New York Rock Ensemble

https://commons.wikimedia.org/wiki/File: Washington_Crossing_the_Delaware_ by_Emanuel_Leutze,_MMA-NYC,_1851.jpg

Der in die freie Welt ausgewanderte Maler Emanuel Leutze kehrt nach Deutschland zurück, um aktiv in den Freiheitskampf der 1848er Revolution einzugreifen. Er bringt eine Geschichte mit, die, tief in die Seele des Amerikaners eingebrannt, zum mythologischen Repertoire erfolgreichen Freiheitswillen gehört und auch die deutschen Revolutionäre inspirieren mag. George Washington überquert den vereisten Delaware, um in einer mutigen Schlacht erstmals das europäische Söldnerheer zu schlagen: ein nationales Erweckungsereignis. Dass der Künstler aus der Düsseldorfer Malerschule auf seinem berühmt gewordenen Gemälde Washington Crossing the Delaware eigentlich die Flusslandschaft am Niederrhein malt und es auch sonst mit der historischen Faktenlage nicht so genau nimmt, stört niemanden. Die Botschaft zählt. Der künstlerische Einsatz Leutzes hilft den 48ern wenig, wuchs als Geschenk an seine neue Heimat aber zur Ikone des us-amerikanischen Patriotismus‘ heran. Leutzes Bild erfreut sich bis heute großer Beliebtheit, jeder Amerikaner kennt es, zumindest als Aufdruck auf T-Shirts, Tassen, Schlüsselanhängern, Mousepads und Fußmatten. Ein solch präsentes Pathos schreit nach Parodie und Satire. Paul Davis erstellt eine Version, die der Chef-Designer von Columbia, John Berg, für ein Cover der Band NEW YORK ROCK ENSEMBLE nutzt. John Berg verfolgt ein Prinzip bei den über 5000 Schallplattenhüllen, die er für sein Label gestaltet. „I tell stories.“ Das macht er so erfolgreich, z.B. für BRUCE SPRINGSTEEN, CHICAGO, SIMON & GARFUNKEL, dass zahlreiche Cover den Rang von Kunstwerken erreichen und ihm vier Grammys einbringen.

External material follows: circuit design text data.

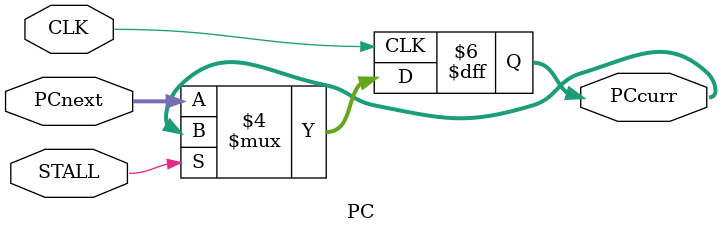
<source format=v>
`timescale 1ns / 1ps


//PROGRAM COUNTER
module PC #(parameter dep=17)
(input CLK, STALL, input[dep-1:0] PCnext, output reg[dep-1:0] PCcurr);

    initial PCcurr = 0;
    always @(posedge CLK)
        if (!STALL) PCcurr <= PCnext;
endmodule

</source>
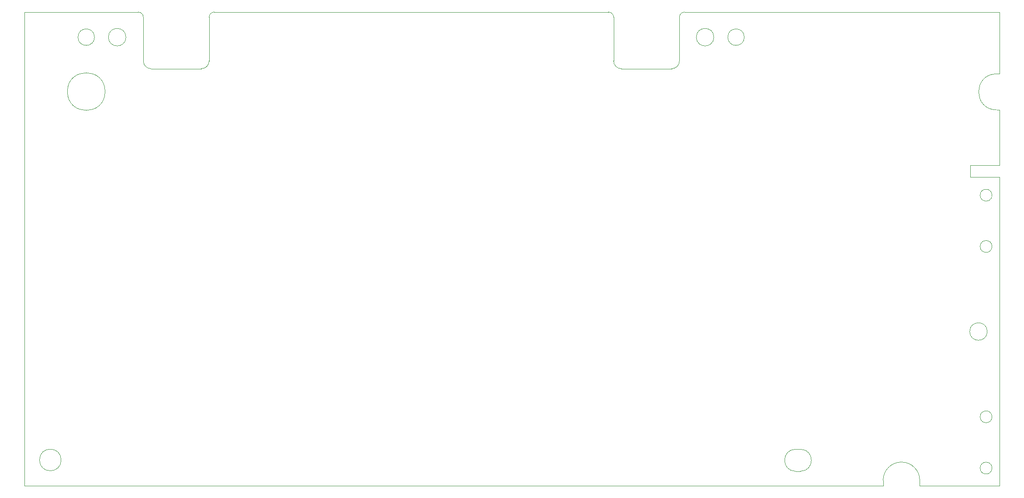
<source format=gm1>
G04 #@! TF.GenerationSoftware,KiCad,Pcbnew,7.0.2-0*
G04 #@! TF.CreationDate,2023-08-04T17:58:15+02:00*
G04 #@! TF.ProjectId,MegaCD,4d656761-4344-42e6-9b69-6361645f7063,rev?*
G04 #@! TF.SameCoordinates,Original*
G04 #@! TF.FileFunction,Profile,NP*
%FSLAX46Y46*%
G04 Gerber Fmt 4.6, Leading zero omitted, Abs format (unit mm)*
G04 Created by KiCad (PCBNEW 7.0.2-0) date 2023-08-04 17:58:15*
%MOMM*%
%LPD*%
G01*
G04 APERTURE LIST*
G04 #@! TA.AperFunction,Profile*
%ADD10C,0.100000*%
G04 #@! TD*
G04 APERTURE END LIST*
D10*
X45720000Y-45720000D02*
X67720000Y-45720000D01*
X234620000Y-45720000D02*
X234620000Y-57720000D01*
X234620000Y-57720000D02*
X234120000Y-57720000D01*
X212100000Y-137720000D02*
X212100000Y-136650000D01*
X70220000Y-56720000D02*
X79970000Y-56720000D01*
X179296800Y-50597569D02*
G75*
G03*
X179296800Y-50597569I-1700000J0D01*
G01*
X65352400Y-50596800D02*
G75*
G03*
X65352400Y-50596800I-1700000J0D01*
G01*
X234120000Y-64720000D02*
X234620000Y-64720000D01*
X233203230Y-124309885D02*
G75*
G03*
X233203230Y-124309885I-1150000J0D01*
G01*
X159870000Y-46720000D02*
X159870000Y-55220000D01*
X82470000Y-45720000D02*
G75*
G03*
X81470000Y-46720000I0J-1000000D01*
G01*
X233203230Y-91234515D02*
G75*
G03*
X233203230Y-91234515I-1150000J0D01*
G01*
X45720000Y-45720000D02*
X45720000Y-137720000D01*
X233203230Y-81280000D02*
G75*
G03*
X233203230Y-81280000I-1150000J0D01*
G01*
X185191200Y-50596800D02*
G75*
G03*
X185191200Y-50596800I-1600000J0D01*
G01*
X172620000Y-55220000D02*
X172620000Y-46720000D01*
X234120000Y-57720000D02*
G75*
G03*
X234120000Y-64720000I0J-3500000D01*
G01*
X196088000Y-130606800D02*
X195122800Y-130606800D01*
X196062600Y-134873981D02*
G75*
G03*
X196088000Y-130606801I-2600J2133681D01*
G01*
X173620000Y-45720000D02*
X234620000Y-45720000D01*
X219202000Y-137718800D02*
X234620000Y-137720000D01*
X68720000Y-46720000D02*
G75*
G03*
X67720000Y-45720000I-1000000J0D01*
G01*
X159870000Y-55220000D02*
G75*
G03*
X161370000Y-56720000I1500000J0D01*
G01*
X229006400Y-75488800D02*
X229006400Y-77720000D01*
X161370000Y-56720000D02*
X171120000Y-56720000D01*
X234620000Y-64720000D02*
X234620000Y-75488800D01*
X52798400Y-132689600D02*
G75*
G03*
X52798400Y-132689600I-2100000J0D01*
G01*
X59258000Y-50596800D02*
G75*
G03*
X59258000Y-50596800I-1600000J0D01*
G01*
X219202000Y-136650000D02*
G75*
G03*
X212100000Y-136650000I-3551000J3006D01*
G01*
X234620000Y-77720000D02*
X229006400Y-77720000D01*
X196062600Y-134874000D02*
X195097400Y-134874000D01*
X45720000Y-137720000D02*
X212100000Y-137720000D01*
X234620000Y-77720000D02*
X234620000Y-137720000D01*
X81470000Y-55220000D02*
X81470000Y-46720000D01*
X68720000Y-55220000D02*
G75*
G03*
X70220000Y-56720000I1500000J0D01*
G01*
X219202000Y-137718800D02*
X219202000Y-136650000D01*
X171120000Y-56720000D02*
G75*
G03*
X172620000Y-55220000I0J1500000D01*
G01*
X229006400Y-75488800D02*
X234620000Y-75488800D01*
X61308000Y-61163200D02*
G75*
G03*
X61308000Y-61163200I-3650000J0D01*
G01*
X68720000Y-46720000D02*
X68720000Y-55220000D01*
X173620000Y-45720000D02*
G75*
G03*
X172620000Y-46720000I0J-1000000D01*
G01*
X82470000Y-45720000D02*
X158870000Y-45720000D01*
X195122800Y-130606769D02*
G75*
G03*
X195097400Y-134873999I23600J-2133831D01*
G01*
X79970000Y-56720000D02*
G75*
G03*
X81470000Y-55220000I0J1500000D01*
G01*
X232281200Y-107746800D02*
G75*
G03*
X232281200Y-107746800I-1700000J0D01*
G01*
X159870000Y-46720000D02*
G75*
G03*
X158870000Y-45720000I-1000000J0D01*
G01*
X233203230Y-134264400D02*
G75*
G03*
X233203230Y-134264400I-1150000J0D01*
G01*
M02*

</source>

Das Bild, mit dem John Berg das Cover ausstattet, ersetzt das Boot, das Washington zum anderen Ufer bringt, durch einen Hamburger. Der aufrechte Kampf für Freiheit und Selbstbestimmung ruht auf dem Rücken eines BigMac. Der Hamburger gilt gleichfalls als Ikone amerikanischen Lebensgefühls, dient als Metapher für ein anderes Amerika, für das Schnelle, Oberflächliche, Ungesunde, für das Dicke und Geschmacklose, für Kapitalismus und Kulturimperialismus, kurz: für eine „kastrierte Freiheit“ (NECRONOMICON, Die Stadt). Zwischen der Fastfood-Teigmasse steckt eine böse Geschichte, die das Cover erzählt. Die Freiheit, für die Washington kämpft, entpuppt sich als Freiheit des Marktes. Ein Biss in die pappige Masse der verbotenen Frucht besiegelt den Sündenfall und hinterlässt einen bitteren Geschmack. Auch für die paradiesische Vision einer anderen deutschen Rockmusik gilt: Wenn der Traum von Freiheit zum Albtraum mutiert, heißt der Titel der entstellten Bilder: Freedomburger.

Bryan Ferrys Familie wohnte in dieser Straße (Model Dwellings) in Washington

Neben Washingtons Kampf für die Befreiung von Zwang und Fremdbestimmung gibt es auch den Kampf für die Befreiung von Washingtons Zwang und Fremdbestimmung. George Washingtons Herkunft liegt in Nord-England, in einem kleinen Ort südlich von Newcastle. Es ist zugleich der Geburtsort von Bryan Ferry. Die Trostlosigkeit ärmlicher Bergarbeitersiedlungen, in denen Ferry aufwächst, erklärt den unbedingten Willen, sich zu befreien und ein großer Rockstar zu werden. Ferry Crossing the Culture.